What lines in the records below hold the string "XSize"? Please show them.

[MATERIAL PROVIDED]

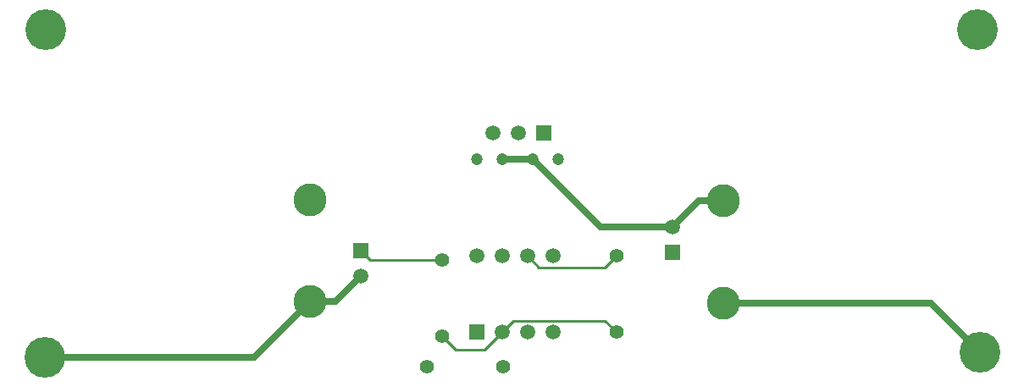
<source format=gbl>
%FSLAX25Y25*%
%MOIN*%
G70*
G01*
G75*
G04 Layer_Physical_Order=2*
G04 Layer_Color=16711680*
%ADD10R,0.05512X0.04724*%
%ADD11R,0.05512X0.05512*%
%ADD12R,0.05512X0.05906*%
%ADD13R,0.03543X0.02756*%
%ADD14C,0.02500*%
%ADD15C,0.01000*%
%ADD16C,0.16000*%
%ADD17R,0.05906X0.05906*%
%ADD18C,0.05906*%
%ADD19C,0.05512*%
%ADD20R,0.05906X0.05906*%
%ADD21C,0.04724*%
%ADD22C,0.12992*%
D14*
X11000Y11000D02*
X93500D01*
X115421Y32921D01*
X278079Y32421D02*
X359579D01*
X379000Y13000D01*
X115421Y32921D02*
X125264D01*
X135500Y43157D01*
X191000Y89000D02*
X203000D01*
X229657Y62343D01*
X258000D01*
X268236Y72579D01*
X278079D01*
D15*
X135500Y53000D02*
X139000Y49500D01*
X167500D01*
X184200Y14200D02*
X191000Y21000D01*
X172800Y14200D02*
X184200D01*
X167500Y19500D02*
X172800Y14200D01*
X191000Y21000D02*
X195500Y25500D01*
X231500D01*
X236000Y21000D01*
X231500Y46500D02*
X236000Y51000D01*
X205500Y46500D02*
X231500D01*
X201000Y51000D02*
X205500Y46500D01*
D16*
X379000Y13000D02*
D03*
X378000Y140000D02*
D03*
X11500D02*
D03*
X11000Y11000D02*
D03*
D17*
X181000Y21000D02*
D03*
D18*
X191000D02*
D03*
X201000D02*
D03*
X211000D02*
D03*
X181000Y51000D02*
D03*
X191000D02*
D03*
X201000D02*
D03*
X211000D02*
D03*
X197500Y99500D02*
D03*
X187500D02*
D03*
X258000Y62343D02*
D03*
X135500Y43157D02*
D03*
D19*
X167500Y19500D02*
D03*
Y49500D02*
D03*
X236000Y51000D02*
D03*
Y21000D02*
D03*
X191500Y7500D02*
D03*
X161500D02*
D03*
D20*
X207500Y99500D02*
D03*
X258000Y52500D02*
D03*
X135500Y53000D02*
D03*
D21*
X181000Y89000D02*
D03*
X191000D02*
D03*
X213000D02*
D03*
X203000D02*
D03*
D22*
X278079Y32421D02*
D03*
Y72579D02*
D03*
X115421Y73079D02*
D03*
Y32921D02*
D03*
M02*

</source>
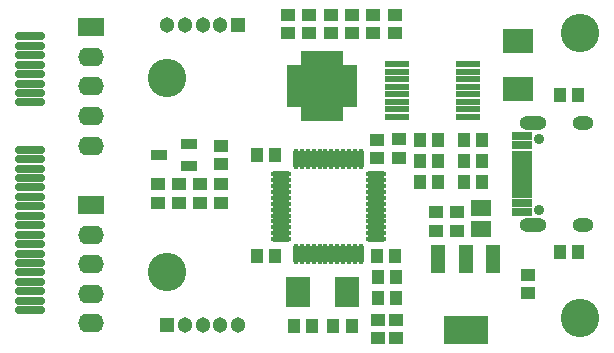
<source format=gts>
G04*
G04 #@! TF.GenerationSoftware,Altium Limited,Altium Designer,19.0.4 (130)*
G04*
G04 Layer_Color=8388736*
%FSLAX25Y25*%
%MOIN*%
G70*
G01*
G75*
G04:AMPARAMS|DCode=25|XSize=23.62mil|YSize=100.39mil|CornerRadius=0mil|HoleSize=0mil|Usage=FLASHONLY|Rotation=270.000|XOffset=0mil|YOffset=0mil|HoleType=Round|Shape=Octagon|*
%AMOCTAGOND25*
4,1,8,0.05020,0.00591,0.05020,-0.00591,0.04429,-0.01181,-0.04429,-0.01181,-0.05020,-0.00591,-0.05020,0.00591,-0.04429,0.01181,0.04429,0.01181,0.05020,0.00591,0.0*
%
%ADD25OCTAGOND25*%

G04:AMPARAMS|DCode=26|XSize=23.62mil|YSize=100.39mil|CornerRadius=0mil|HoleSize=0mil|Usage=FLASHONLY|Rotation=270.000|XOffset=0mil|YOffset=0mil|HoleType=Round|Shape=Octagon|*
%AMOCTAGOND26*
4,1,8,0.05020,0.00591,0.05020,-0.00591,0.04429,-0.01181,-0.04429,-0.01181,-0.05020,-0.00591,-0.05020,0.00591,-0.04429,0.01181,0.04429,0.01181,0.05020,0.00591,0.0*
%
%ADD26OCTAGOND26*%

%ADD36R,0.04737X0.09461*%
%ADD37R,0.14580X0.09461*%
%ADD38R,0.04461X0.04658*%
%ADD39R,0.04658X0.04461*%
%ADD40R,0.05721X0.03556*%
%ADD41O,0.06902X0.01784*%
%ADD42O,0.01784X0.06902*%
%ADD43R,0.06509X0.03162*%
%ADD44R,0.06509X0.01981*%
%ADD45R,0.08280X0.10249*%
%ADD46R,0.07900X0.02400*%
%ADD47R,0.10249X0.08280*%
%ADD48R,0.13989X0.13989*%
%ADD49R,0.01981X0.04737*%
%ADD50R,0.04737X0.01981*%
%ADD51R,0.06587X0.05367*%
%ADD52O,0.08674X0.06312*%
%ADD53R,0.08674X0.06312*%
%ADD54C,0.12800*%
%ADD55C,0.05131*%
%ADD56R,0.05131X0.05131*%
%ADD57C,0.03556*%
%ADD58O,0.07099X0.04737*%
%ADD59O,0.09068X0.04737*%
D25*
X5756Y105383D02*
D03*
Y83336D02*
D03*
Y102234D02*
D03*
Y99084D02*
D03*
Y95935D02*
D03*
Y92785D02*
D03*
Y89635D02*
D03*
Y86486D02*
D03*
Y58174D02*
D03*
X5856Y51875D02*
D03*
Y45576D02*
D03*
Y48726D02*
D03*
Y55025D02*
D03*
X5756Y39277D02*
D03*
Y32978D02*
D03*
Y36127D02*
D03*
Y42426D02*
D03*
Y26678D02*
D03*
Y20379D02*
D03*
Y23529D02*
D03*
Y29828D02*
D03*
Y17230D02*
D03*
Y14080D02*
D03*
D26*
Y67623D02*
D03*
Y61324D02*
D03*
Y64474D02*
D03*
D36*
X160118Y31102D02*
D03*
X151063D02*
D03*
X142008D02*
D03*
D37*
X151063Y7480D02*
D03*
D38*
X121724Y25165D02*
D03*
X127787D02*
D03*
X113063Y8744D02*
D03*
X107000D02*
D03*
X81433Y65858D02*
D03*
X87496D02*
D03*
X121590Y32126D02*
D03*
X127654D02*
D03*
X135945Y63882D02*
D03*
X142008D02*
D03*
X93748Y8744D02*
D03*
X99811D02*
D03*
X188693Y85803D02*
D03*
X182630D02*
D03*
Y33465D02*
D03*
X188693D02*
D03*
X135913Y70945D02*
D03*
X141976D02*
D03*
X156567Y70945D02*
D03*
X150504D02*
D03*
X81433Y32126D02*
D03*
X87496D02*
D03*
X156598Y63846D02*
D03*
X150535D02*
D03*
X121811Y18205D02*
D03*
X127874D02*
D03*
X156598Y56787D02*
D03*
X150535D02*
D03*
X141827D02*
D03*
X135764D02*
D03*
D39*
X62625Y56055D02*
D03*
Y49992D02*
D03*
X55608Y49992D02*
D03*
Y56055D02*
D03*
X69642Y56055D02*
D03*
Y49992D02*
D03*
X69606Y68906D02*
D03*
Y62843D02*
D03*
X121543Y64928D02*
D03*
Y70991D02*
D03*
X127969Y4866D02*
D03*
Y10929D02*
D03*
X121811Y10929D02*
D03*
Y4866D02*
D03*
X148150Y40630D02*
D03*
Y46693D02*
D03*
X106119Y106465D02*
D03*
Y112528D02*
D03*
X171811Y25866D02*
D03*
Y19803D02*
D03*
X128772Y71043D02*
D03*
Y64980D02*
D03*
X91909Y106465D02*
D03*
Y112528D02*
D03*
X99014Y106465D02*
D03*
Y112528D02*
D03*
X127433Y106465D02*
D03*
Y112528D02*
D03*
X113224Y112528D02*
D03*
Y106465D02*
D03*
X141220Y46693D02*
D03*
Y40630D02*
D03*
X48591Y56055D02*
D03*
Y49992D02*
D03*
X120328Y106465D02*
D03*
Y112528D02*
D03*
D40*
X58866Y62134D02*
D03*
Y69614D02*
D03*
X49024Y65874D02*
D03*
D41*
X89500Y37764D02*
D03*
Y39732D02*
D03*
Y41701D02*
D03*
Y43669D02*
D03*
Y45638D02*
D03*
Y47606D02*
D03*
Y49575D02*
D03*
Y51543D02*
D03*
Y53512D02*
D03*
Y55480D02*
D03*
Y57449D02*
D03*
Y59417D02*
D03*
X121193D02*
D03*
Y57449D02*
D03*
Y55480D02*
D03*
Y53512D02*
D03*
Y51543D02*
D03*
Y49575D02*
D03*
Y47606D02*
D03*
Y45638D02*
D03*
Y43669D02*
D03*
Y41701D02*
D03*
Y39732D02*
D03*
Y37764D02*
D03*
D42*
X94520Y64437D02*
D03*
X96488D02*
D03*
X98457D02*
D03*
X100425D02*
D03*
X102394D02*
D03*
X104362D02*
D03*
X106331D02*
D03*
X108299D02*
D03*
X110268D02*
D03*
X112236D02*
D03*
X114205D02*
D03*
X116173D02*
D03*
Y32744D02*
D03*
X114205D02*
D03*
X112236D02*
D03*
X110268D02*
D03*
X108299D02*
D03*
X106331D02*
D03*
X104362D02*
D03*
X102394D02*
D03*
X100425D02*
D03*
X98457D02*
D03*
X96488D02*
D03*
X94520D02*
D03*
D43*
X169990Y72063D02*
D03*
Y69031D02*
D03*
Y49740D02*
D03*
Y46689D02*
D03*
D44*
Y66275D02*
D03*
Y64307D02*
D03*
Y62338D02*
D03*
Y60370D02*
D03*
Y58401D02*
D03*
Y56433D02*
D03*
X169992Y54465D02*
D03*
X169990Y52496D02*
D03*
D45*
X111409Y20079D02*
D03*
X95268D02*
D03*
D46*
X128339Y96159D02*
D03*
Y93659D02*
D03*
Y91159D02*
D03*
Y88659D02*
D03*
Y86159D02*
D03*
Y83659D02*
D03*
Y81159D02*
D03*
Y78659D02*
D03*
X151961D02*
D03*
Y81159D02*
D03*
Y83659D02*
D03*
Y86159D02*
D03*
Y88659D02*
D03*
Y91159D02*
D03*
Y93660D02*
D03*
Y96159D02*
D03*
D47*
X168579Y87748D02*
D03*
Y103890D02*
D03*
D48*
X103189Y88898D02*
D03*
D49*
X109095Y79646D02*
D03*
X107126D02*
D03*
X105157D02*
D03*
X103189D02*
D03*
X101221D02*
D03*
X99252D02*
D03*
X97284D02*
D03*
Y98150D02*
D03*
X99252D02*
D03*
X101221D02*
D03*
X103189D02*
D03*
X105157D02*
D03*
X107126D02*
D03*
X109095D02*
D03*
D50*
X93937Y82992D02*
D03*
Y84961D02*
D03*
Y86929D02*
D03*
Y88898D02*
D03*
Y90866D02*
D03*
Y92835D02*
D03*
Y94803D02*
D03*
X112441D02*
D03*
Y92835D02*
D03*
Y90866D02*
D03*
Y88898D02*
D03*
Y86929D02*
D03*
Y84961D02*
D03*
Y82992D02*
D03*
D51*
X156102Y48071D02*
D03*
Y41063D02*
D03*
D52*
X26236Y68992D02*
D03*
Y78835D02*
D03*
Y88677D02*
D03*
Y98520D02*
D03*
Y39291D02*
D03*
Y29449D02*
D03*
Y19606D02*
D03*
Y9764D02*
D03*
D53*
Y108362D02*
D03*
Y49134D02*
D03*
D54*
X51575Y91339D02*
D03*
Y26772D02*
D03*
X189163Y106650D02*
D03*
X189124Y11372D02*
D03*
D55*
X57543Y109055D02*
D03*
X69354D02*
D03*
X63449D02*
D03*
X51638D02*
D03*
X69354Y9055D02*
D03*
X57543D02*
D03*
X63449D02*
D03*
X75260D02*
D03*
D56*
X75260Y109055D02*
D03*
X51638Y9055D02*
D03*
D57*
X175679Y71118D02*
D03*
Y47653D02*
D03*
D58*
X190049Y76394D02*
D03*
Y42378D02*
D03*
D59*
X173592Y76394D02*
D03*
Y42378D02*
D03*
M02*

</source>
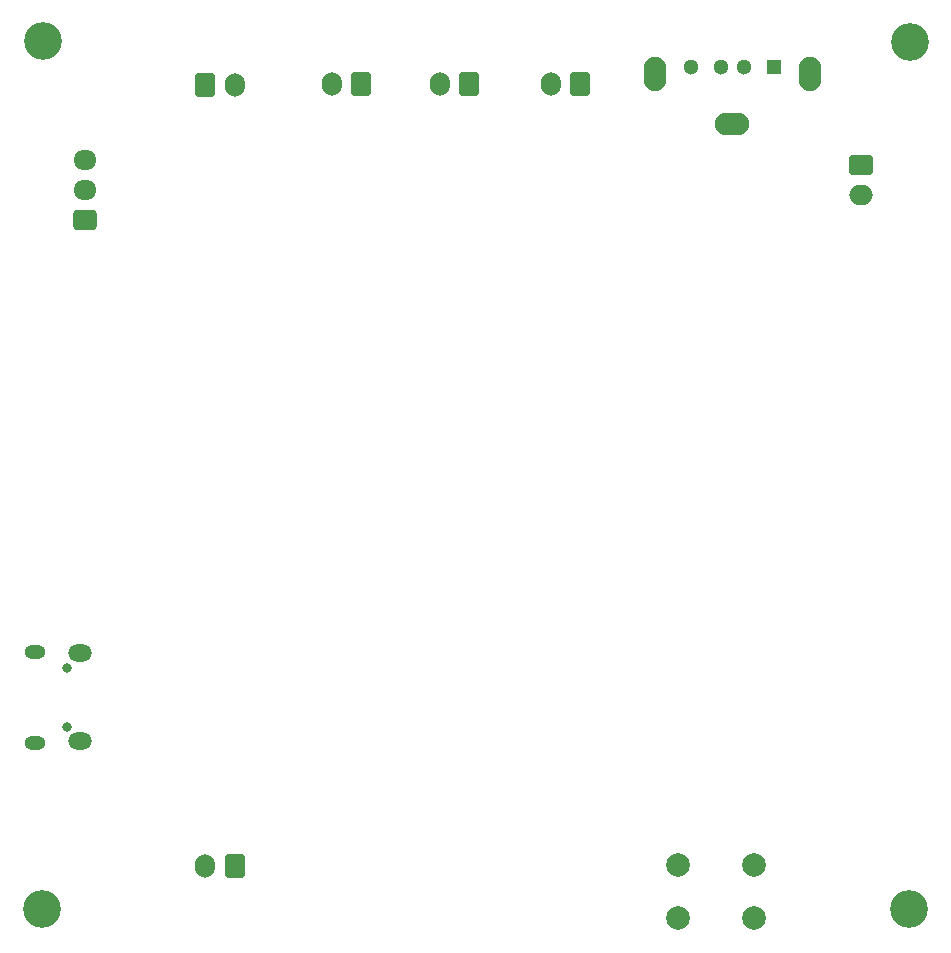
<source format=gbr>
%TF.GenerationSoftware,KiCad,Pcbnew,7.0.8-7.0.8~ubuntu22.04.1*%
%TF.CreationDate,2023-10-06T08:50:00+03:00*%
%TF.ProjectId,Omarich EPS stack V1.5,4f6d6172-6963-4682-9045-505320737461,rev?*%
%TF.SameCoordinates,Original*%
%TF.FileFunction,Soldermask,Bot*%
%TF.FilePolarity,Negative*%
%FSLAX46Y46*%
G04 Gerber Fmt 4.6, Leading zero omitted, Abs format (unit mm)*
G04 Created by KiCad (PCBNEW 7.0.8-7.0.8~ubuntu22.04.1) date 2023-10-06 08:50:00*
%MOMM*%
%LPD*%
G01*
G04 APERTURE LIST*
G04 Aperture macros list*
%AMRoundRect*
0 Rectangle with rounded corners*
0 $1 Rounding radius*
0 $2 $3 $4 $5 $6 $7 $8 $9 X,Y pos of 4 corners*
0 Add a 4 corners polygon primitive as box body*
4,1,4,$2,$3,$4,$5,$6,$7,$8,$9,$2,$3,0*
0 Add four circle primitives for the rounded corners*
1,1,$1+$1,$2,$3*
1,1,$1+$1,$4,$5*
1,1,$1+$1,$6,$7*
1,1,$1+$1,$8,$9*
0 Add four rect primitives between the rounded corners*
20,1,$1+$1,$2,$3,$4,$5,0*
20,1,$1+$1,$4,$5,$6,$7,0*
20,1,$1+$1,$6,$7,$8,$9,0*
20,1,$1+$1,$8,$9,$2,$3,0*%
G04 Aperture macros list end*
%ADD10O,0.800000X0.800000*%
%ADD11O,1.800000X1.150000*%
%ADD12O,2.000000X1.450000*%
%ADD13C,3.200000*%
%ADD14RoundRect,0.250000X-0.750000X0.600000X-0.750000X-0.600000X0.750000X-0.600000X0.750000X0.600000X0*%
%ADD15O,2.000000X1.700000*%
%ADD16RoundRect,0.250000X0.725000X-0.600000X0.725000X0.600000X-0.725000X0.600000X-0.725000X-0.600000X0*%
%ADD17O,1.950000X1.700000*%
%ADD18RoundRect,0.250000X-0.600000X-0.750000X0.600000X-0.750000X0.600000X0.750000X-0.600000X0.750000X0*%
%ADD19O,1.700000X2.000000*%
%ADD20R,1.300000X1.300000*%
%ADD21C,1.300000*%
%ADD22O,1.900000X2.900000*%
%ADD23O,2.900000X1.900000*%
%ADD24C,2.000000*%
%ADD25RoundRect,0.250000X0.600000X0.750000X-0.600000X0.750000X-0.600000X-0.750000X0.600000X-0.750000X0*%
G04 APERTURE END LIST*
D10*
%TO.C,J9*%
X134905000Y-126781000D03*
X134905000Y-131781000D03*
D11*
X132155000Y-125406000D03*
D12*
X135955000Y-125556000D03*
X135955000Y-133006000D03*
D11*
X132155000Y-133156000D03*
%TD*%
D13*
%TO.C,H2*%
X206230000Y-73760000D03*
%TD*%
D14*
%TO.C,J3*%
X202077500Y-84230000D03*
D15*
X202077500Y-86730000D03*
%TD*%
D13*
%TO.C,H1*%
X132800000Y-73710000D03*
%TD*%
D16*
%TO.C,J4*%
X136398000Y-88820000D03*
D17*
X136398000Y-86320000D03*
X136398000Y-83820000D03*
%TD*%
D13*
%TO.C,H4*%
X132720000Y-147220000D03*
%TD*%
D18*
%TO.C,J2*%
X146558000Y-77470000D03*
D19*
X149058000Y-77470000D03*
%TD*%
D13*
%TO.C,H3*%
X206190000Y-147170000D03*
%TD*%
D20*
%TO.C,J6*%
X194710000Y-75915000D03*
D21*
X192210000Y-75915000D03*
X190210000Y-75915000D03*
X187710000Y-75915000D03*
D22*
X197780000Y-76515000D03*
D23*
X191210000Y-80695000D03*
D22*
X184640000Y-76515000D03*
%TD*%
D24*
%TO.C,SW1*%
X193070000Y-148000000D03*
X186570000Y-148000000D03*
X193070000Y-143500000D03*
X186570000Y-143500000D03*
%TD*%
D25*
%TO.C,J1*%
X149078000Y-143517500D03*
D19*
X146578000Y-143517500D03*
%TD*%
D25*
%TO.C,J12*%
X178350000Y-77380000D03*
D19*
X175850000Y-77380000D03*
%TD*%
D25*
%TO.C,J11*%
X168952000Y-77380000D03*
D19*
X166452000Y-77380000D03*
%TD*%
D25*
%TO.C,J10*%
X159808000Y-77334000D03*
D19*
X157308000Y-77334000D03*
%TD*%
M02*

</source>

[/MATERIAL PROVIDED]

WRITTEN ANSWER:
G04:AMPARAMS|DCode=25|XSize=23.62mil|YSize=100.39mil|CornerRadius=0mil|HoleSize=0mil|Usage=FLASHONLY|Rotation=270.000|XOffset=0mil|YOffset=0mil|HoleType=Round|Shape=Octagon|*
G04:AMPARAMS|DCode=26|XSize=23.62mil|YSize=100.39mil|CornerRadius=0mil|HoleSize=0mil|Usage=FLASHONLY|Rotation=270.000|XOffset=0mil|YOffset=0mil|HoleType=Round|Shape=Octagon|*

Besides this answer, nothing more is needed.